Extract dates from HTML documents using markup analysis and text patterns

Parameters
  • htmlobject (string or lxml tree) – Two possibilities: 1. HTML document (e.g. body of HTTP request or .html-file) in text string form or LXML parsed tree or 2. URL string (gets detected automatically)

  • extensive_search (boolean) – Activate pattern-based opportunistic text search

  • original_date (boolean) – Look for original date (e.g. publication date) instead of most recent one (e.g. last modified, updated time)

  • outputformat (string) – Provide a valid datetime format for the returned string (see datetime.strftime())

  • url (string) – Provide an URL manually for pattern-searching in URL (in some cases much faster)

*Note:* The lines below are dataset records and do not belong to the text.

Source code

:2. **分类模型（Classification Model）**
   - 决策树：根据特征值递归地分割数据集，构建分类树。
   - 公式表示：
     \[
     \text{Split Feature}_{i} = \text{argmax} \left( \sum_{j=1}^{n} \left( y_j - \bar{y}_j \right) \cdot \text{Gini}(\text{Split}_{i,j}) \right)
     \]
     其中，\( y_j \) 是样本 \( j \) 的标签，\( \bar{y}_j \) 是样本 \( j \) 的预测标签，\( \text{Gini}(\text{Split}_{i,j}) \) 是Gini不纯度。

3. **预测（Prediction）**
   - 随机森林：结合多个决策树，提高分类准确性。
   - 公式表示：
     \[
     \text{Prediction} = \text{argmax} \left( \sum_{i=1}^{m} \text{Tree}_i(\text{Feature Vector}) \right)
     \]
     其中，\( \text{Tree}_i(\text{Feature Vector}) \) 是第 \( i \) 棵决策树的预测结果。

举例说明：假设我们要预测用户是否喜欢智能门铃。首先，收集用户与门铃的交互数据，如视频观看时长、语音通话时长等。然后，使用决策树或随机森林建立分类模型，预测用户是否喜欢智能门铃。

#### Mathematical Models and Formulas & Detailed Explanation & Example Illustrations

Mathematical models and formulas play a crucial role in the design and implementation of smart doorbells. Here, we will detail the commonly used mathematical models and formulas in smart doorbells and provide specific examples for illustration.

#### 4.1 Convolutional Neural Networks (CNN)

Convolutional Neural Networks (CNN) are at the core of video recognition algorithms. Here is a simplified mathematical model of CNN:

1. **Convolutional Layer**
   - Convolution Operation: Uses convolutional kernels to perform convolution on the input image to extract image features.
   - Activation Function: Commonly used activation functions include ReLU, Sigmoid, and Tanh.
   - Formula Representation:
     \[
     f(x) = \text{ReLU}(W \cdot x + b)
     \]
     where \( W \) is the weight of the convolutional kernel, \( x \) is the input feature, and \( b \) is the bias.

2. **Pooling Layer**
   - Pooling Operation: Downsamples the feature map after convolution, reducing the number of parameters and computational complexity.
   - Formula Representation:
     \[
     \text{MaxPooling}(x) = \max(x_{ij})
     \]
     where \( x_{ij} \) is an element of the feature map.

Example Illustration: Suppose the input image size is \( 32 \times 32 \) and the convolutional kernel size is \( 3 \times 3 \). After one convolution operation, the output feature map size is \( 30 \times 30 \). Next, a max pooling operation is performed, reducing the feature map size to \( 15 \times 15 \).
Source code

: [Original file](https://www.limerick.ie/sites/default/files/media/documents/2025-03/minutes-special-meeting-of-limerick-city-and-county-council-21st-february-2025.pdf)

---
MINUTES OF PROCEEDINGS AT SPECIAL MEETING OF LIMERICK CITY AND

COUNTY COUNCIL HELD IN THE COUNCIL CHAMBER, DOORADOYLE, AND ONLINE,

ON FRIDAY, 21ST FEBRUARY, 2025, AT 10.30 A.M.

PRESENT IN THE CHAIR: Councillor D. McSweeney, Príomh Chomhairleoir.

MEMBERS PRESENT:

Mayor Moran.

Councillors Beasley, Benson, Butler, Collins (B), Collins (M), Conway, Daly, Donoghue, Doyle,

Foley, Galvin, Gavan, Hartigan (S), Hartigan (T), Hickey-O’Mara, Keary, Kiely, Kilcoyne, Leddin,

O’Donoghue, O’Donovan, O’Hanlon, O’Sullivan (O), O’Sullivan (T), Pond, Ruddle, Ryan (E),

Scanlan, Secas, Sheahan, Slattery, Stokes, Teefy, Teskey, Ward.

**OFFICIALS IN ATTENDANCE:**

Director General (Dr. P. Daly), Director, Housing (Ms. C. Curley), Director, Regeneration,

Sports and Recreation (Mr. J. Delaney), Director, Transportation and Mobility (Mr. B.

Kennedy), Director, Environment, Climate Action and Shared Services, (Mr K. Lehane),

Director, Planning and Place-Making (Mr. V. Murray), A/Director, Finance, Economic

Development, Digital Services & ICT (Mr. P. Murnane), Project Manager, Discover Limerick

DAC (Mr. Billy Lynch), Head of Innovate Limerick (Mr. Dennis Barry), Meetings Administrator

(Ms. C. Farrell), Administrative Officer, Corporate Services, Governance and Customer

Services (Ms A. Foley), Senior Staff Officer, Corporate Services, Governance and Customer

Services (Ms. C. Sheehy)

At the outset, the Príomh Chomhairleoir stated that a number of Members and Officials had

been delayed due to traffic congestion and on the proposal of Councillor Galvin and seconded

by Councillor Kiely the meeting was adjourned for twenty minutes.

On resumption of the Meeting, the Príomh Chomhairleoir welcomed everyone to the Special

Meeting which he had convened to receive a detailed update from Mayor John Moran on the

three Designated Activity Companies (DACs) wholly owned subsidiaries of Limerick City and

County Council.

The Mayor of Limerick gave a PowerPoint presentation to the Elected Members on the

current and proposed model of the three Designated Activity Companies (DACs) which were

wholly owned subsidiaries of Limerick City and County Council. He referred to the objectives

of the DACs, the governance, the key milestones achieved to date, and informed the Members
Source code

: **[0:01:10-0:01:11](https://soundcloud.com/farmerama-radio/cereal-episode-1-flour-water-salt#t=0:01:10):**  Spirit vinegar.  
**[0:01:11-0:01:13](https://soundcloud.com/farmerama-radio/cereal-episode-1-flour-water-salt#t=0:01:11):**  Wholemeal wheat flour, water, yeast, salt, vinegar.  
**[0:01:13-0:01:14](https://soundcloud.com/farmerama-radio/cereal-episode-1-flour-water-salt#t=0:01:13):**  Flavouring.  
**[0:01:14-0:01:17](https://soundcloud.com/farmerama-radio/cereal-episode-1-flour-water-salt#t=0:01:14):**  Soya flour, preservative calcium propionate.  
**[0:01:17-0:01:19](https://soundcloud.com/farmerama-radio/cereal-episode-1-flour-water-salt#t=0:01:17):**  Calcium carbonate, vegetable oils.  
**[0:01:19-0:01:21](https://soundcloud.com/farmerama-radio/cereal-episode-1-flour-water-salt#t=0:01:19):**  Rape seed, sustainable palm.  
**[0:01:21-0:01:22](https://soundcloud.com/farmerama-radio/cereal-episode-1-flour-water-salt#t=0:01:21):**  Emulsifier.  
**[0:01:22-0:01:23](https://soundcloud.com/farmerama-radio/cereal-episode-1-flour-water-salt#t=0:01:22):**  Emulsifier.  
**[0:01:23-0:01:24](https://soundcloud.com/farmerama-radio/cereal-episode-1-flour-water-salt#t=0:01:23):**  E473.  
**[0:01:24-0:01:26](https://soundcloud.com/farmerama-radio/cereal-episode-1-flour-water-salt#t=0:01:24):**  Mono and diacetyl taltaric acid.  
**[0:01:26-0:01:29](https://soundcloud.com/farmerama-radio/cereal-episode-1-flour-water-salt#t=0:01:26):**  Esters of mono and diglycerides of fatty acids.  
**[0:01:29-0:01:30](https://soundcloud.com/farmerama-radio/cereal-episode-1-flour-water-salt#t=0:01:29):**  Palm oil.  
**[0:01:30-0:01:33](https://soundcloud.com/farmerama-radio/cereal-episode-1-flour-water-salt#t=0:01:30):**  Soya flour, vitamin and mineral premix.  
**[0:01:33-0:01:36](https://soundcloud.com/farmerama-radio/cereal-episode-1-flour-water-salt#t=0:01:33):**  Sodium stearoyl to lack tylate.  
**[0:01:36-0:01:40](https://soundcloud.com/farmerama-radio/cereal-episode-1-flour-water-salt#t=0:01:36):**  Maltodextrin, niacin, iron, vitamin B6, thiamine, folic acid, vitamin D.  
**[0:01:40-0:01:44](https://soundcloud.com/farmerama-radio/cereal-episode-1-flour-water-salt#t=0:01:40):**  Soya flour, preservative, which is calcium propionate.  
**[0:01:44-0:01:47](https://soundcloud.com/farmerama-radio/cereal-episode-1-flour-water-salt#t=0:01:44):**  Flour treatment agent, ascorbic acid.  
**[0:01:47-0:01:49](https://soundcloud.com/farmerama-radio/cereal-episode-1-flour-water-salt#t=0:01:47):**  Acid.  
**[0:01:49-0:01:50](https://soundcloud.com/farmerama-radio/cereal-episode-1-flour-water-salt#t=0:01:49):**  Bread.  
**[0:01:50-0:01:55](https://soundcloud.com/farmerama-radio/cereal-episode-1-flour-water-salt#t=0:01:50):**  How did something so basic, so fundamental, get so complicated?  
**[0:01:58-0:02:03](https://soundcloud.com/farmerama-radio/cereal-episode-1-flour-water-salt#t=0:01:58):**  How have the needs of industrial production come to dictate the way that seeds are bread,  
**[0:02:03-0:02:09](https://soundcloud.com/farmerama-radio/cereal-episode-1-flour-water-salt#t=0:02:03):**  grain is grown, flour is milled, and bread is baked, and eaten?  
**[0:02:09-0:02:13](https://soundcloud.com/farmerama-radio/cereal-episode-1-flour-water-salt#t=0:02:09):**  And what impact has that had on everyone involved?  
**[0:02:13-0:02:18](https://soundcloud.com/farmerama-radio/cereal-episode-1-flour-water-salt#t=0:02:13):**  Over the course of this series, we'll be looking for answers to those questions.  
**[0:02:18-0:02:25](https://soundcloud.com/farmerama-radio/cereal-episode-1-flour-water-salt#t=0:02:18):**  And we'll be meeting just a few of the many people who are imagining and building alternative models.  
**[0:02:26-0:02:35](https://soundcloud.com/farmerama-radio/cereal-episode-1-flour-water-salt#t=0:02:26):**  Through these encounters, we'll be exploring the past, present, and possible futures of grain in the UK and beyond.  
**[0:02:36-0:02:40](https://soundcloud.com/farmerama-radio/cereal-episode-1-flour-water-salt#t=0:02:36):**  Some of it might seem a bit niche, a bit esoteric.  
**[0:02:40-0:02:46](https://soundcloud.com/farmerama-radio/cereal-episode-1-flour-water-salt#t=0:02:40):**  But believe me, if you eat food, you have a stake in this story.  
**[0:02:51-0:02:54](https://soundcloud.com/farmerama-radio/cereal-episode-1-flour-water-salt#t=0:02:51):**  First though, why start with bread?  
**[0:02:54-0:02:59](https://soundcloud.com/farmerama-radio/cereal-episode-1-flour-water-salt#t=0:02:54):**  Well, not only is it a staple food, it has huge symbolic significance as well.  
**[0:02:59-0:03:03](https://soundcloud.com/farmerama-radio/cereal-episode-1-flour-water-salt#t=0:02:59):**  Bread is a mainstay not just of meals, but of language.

  • verbose (boolean) – Set verbosity level for debugging

  • min_date (string) – Set the earliest acceptable date manually (YYYY-MM-DD format)

  • max_date (string) – Set the latest acceptable date manually (YYYY-MM-DD format)

Returns

Returns a valid date expression as a string, or None

htmldate.core.examine_header(tree, outputformat, extensive_search, original_date, min_date, max_date)[source]

Parse header elements to find date cues

Parameters
  • tree – LXML parsed tree object

  • outputformat (string) – Provide a valid datetime format for the returned string (see datetime.strftime())

  • extensive_search (boolean) – Activate pattern-based opportunistic text search

  • original_date (boolean) – Look for original date (e.g. publication date) instead of most recent one (e.g. last modified, updated time)

  • min_date (string) – Set the earliest acceptable date manually (YYYY-MM-DD format)

  • max_date (string) – Set the latest acceptable date manually (YYYY-MM-DD format)

Returns

Returns a valid date expression as a string, or None

htmldate.core.search_page(htmlstring, outputformat, original_date, min_date, max_date)[source]

Opportunistically search the HTML text for common text patterns

Parameters
  • htmlstring (string) – The HTML document in string format, potentially cleaned and stripped to the core (much faster)

  • outputformat (string) – Provide a valid datetime format for the returned string (see datetime.strftime())

  • original_date (boolean) – Look for original date (e.g. publication date) instead of most recent one (e.g. last modified, updated time)

Returns

Returns a valid date expression as a string, or None

Useful internal functions

htmldate.extractors.try_ymd_date(string, outputformat, extensive_search, min_date, max_date)[source]

Use a series of heuristics and rules to parse a potential date expression

htmldate.extractors.custom_parse(string, outputformat, extensive_search, min_date, max_date)[source]

Try to bypass the slow dateparser

htmldate.extractors.regex_parse(string)[source]

Full-text parse using a series of regular expressions

htmldate.extractors.extract_url_date(testurl, outputformat)[source]

Extract the date out of an URL string complying with the Y-M-D format

htmldate.extractors.extract_partial_url_date(testurl, outputformat)[source]

Extract an approximate date out of an URL string in Y-M format

htmldate.extractors.external_date_parser(string, outputformat)[source]

Use dateutil parser or dateparser module according to system settings

Helpers

htmldate.extractors.convert_date(datestring, inputformat, outputformat)[source]

Parse date and return string in desired format

htmldate.extractors.date_validator(date_input, outputformat, earliest=datetime.date(1995, 1, 1), latest=datetime.date(2021, 12, 3))[source]

Validate a string w.r.t. the chosen outputformat and basic heuristics

htmldate.utils.load_html(htmlobject)[source]

Load object given as input and validate its type. Accepted: LXML tree, bytestring and string (HTML document or URL). Raises ValueError if a URL is passed without result.

htmldate.utils.fetch_url(url)[source]

Fetches page using urllib3 and decodes the response.

Parameters

url – URL of the page to fetch.

Returns

HTML code as string, or Urllib3 response object (headers + body), or empty string in case the result is invalid, or None if there was a problem with the network.